Stratégie d’influence : pour en finir avec le mythe du « tout mesurer »
Aujourd’hui, chaque clic est tracé, on n’arrive plus sur une page par hasard. Les entreprises l’ont bien compris. Elles ont tendance à vouloir rapprocher leurs stratégies de communication corporate et d’influence de leurs pratiques marketing. La traçabilité du sacro-saint « parcours client » et la collecte exhaustive des données générées les amènent à faire converger leurs pratiques et les outils à leur disposition. Pour des sujets qui sont tout autre et parfois même fondamentalement différents.
Les annonceurs sont certes en mesure de savoir combien de personnes ont été exposées à leur contenu, mais aussi combien ont cliqué, l’ont partagé, commenté, regardé (et pendant combien de temps), donnant ainsi à la collecte de données un rôle tout à fait prépondérant dans la construction des campagnes suivantes. D’un indicateur théorique global, la mesure d’audience est passée à un algorithme de prédication de succès. Cela signifie-t-il pour autant que la résultante mathématique de cette équation devient le seul et empirique indicateur de succès ? Rien n’est moins sûr.
Stratégie marketing et stratégie D’INFLUENCE ne répondent en effet pas toujours aux mêmes objectifs.
Si dans les deux cas, l’intérêt suscité vis à vis de l’entreprise ou de la marque est l’enjeu majeur, la mesure de son succès diffère parfois.
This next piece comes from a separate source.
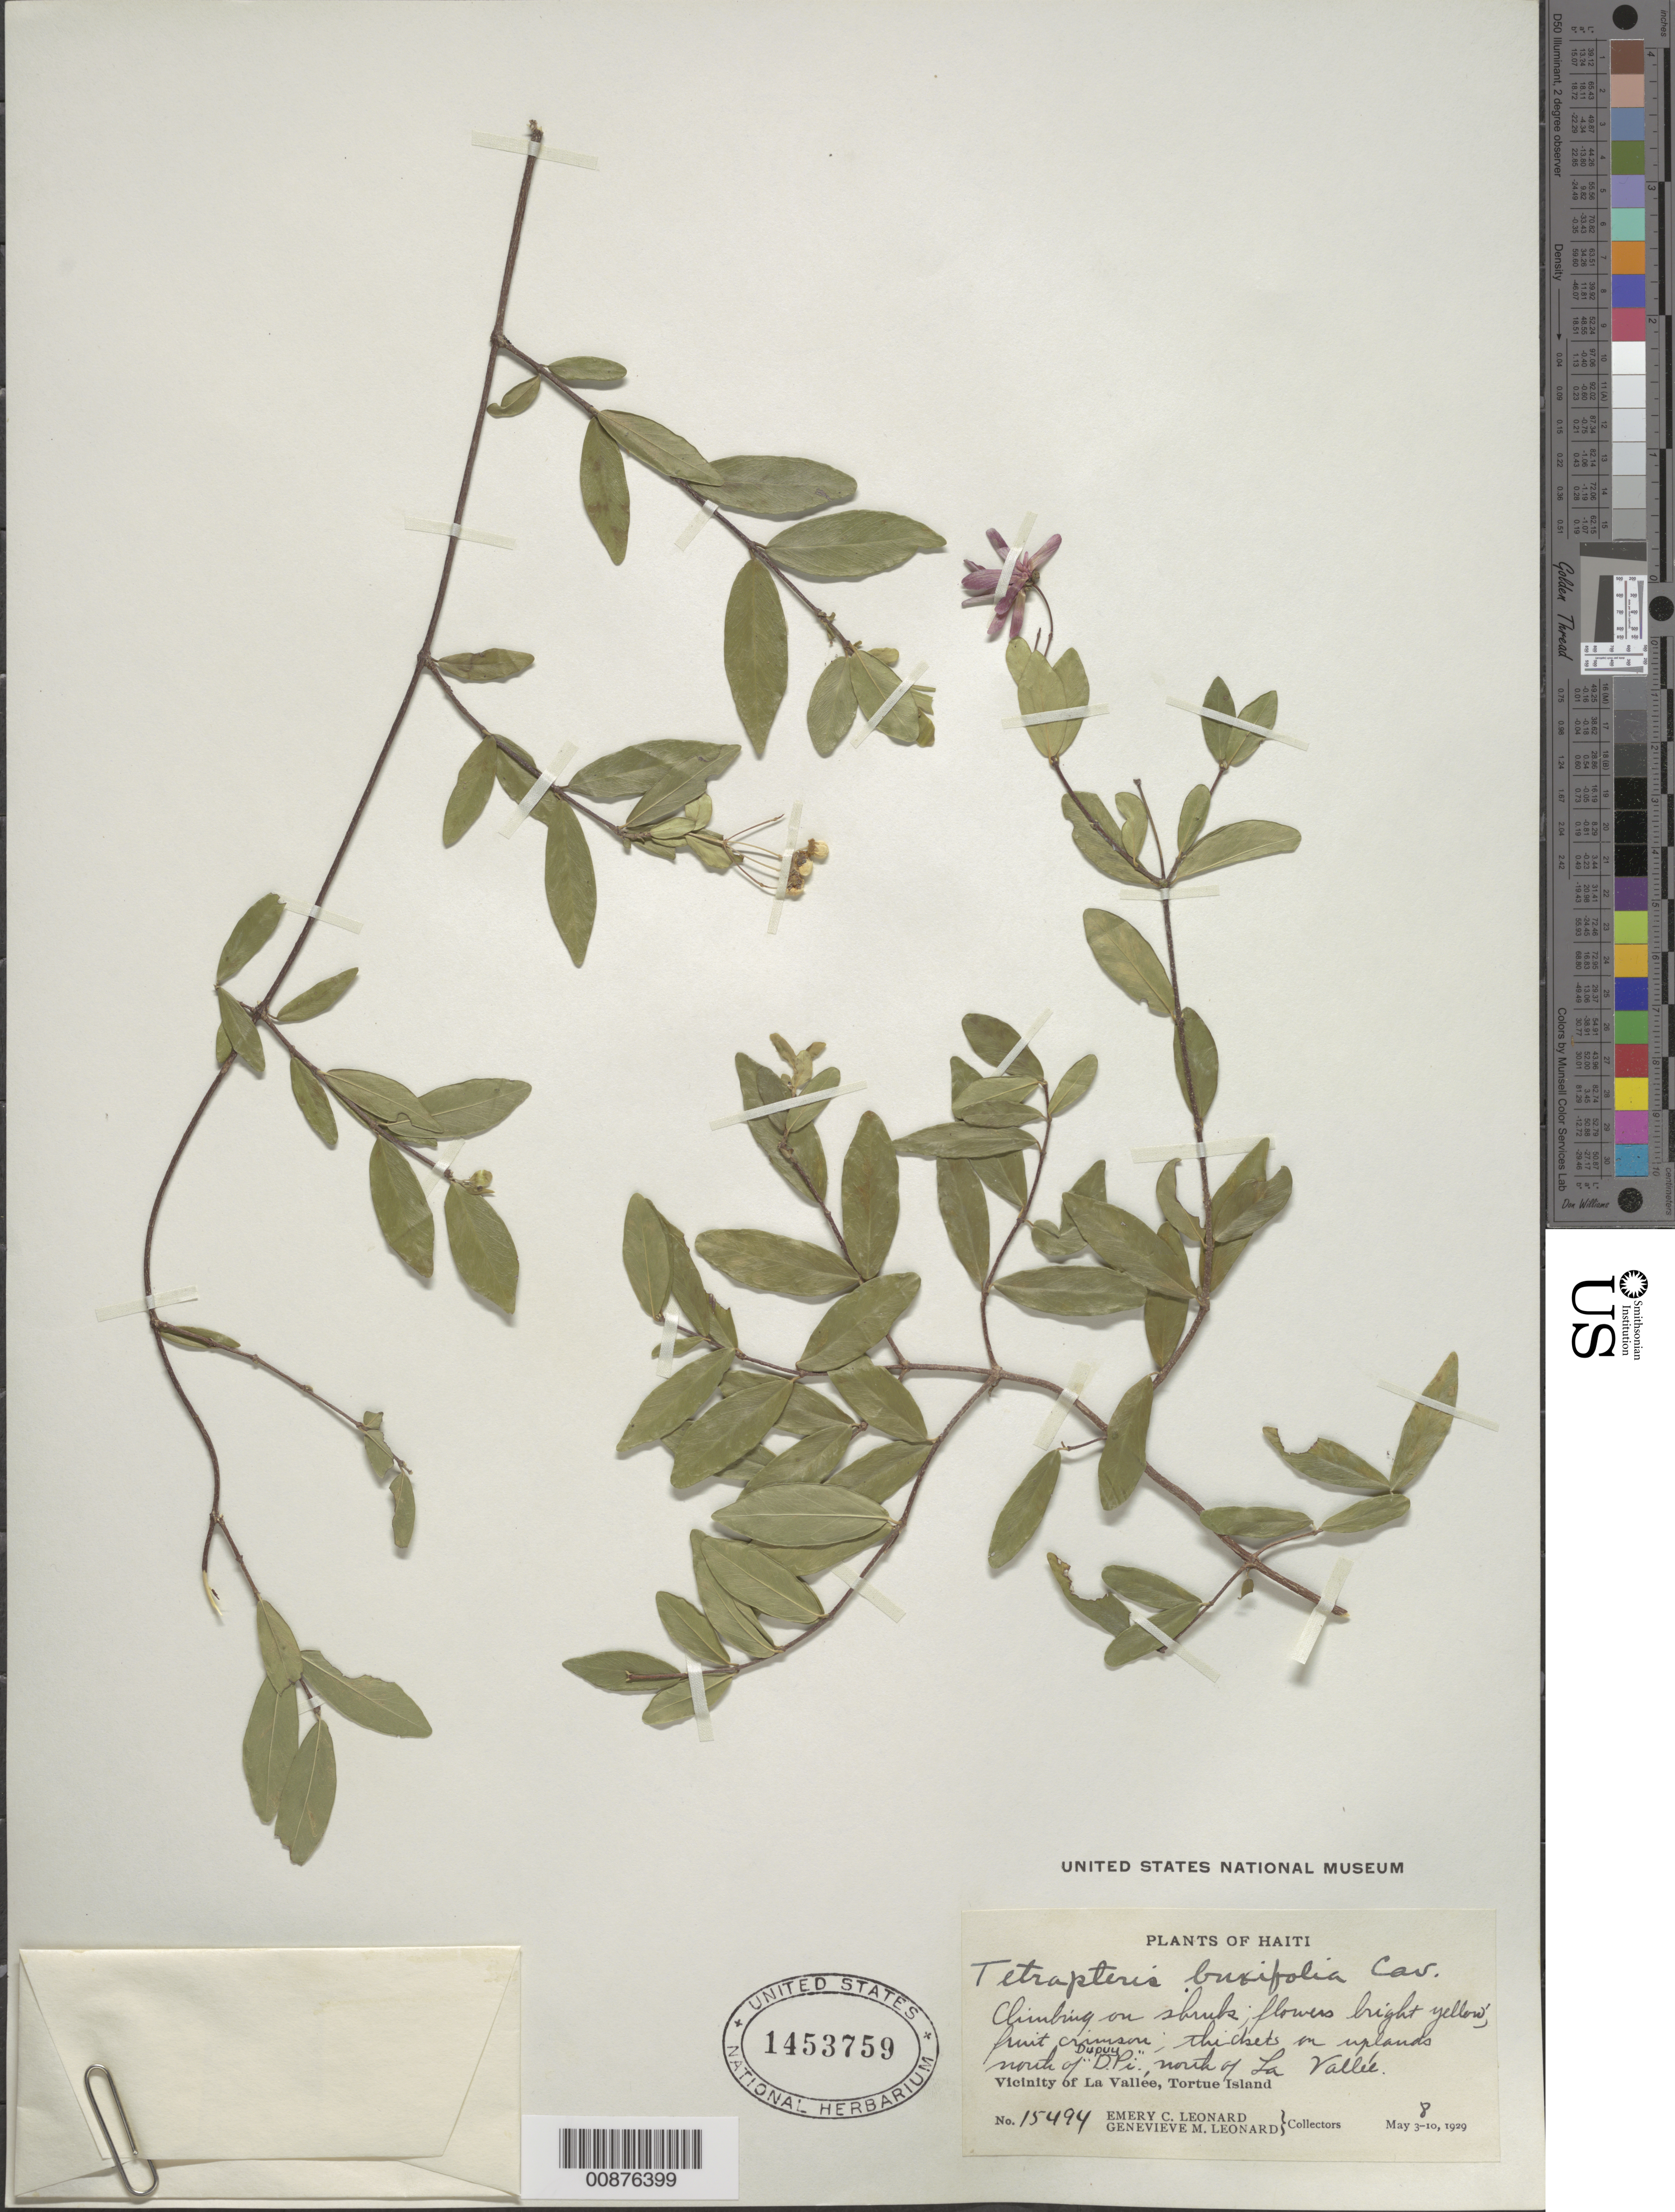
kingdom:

Pour une offre promotionnelle par exemple, la simple mesure du nombre de vues d’une publicité peut répondre à l’objectif fixé en amont de la campagne. Pour un enjeu d’image et donc, d’influence, la mesure du succès de la communication peut et doit être plus subtile. L’exemple récent de Nutella et Intermarché en est une parfaite illustration. La campagne s’est révélée efficace, d’un point de vue quantitatif, au delà même de toutes espérances pour le distributeur, mais néfaste pour sa réputation et il en va de même de celle du groupe Ferrero, du propre aveu de son porte parole sur le territoire français.
L’action marketing est souvent une action à court terme, un « coup ».
Elle a un début et une fin, un objectif commercial et un résultat tangible immédiatement. La stratégie d’influence, ne peut quant à elle être mesurée que sur un temps plus long, en renforçant les constats issus d’indicateurs quantitatifs par une analyse plus qualitative. Qui aurait pu par exemple prédire, à l’heure de l’échec commercial du Newton Message Pad d’Apple en 1993 (et de sa campagne de communication de lancement) que la firme de Cupertino serait aujourd’hui l’entreprise la plus admirée du monde ?
Pour autant, les ponts entre les outils applicables et appliqués aux campagne marketing et campagnes d’influence sont de plus en plus fréquents. La frontière entre indicateurs quantitatifs et qualitatifs est ainsi de plus en plus ténue. En créant des reactions (à la place du like), Facebook a apporté une grille de lecture supplémentaire aux perceptions des publications en ligne. Les marques peuvent ainsi étudier le nombre de réactions (constat purement quantitatif) mais aussi la qualité des réactions suscitées (« aime », « colère », « adore », « rit aux éclats », « triste » ou « étonné »), apportant par ce nouvel indicateur une dimension plus qualitative à la donnée collectée. Les logiciels d’analyse sémantique progressent à vitesse grand V et devraient rapidement proposer des solutions efficaces notamment pour les contenus partagés sur internet. Le changement d’algorithmes de Facebook, favorisant l’apparition sur la « timeline » d’un profil des contenus similaires à ceux déjà appréciés par le profil en question, est la preuve que le modèle du tout quantitatif (qui favorisait, lui, l’apparition des contenus les plus appréciés en général) a vécu. Il s’adapte aux contraintes et aux opportunités que les évolutions technologiques et le traitement des données apportent.
Les communicants, eux aussi, sont amenés à s’adapter pour savoir nuancer la mesure du succès en fonction de la typologie de campagne. Comme pour tout progrès, l’analyse des données et l’exhaustivité des indicateurs offrent de nombreuses possibilités mais ne peuvent pas, ne doivent pas, définir un nouvel usage. C’est à l’usage d’en inspirer les variantes et les opportunités. En communication, champ propice à la complexité humaine et à la subtilité, sans doute encore plus qu’ailleurs.
Dans le domaine de l’analyse de l’image de marque et de l’influence, la vérité d’un chiffre ne peut se révéler qu’à ceux qui prennent le temps d’en étudier les contours, le contexte, les subtilités. Les algorithmes donnent une vérité, rarement LA vérité. Dans nos métiers, ils ne sauront remplacer le cerveau humain. Le conseil doit avoir le dernier mot et peut seul répondre in fine à la complexité d’une situation de communication qui engage des enjeux sociaux, économiques, politiques, psychologiques et émotionnels.